[MATERIAL FOR THE TASK]
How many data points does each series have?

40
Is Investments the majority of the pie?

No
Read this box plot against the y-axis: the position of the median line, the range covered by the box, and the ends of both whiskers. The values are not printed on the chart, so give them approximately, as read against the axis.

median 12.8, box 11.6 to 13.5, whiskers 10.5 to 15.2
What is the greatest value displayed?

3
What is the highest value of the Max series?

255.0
[/MATERIAL FOR THE TASK]
[MATERIAL FOR THE TASK]
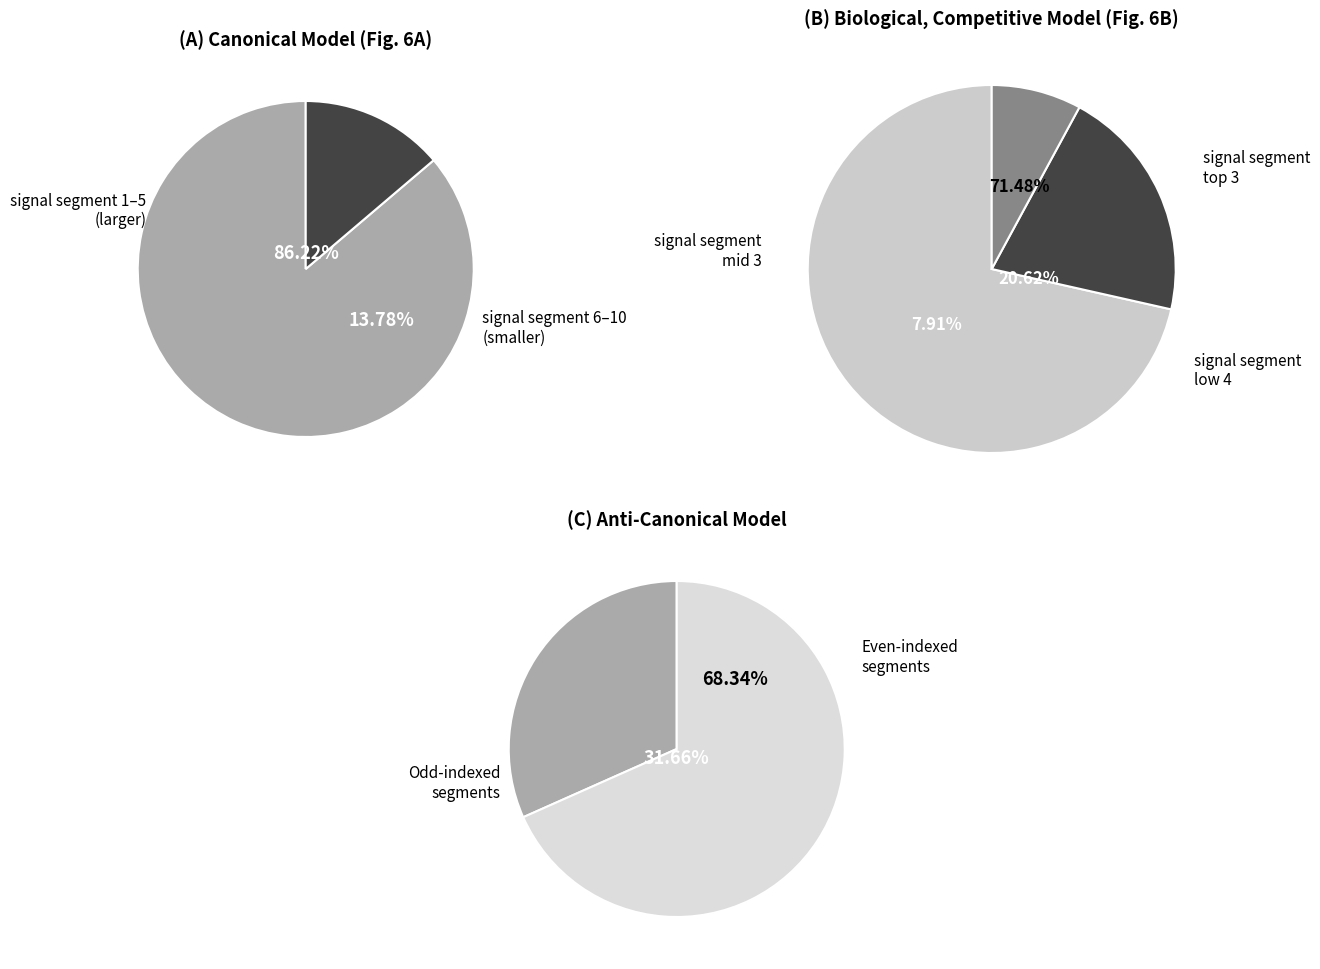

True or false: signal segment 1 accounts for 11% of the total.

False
[/MATERIAL FOR THE TASK]
### WHAT YOU SHOULD DO
Turn the records from the line containing "How many data points does each series have?" through the line containing "What is the highest value of the Max series?", both included, into a numbered list, leaving out blank lines.

### WRITTEN RESPONSE
1. How many data points does each series have?
2. 40
3. Is Investments the majority of the pie?
4. No
5. Read this box plot against the y-axis: the position of the median line, the range covered by the box, and the ends of both whiskers. The values are not printed on the chart, so give them approximately, as read against the axis.
6. median 12.8, box 11.6 to 13.5, whiskers 10.5 to 15.2
7. What is the greatest value displayed?
8. 3
9. What is the highest value of the Max series?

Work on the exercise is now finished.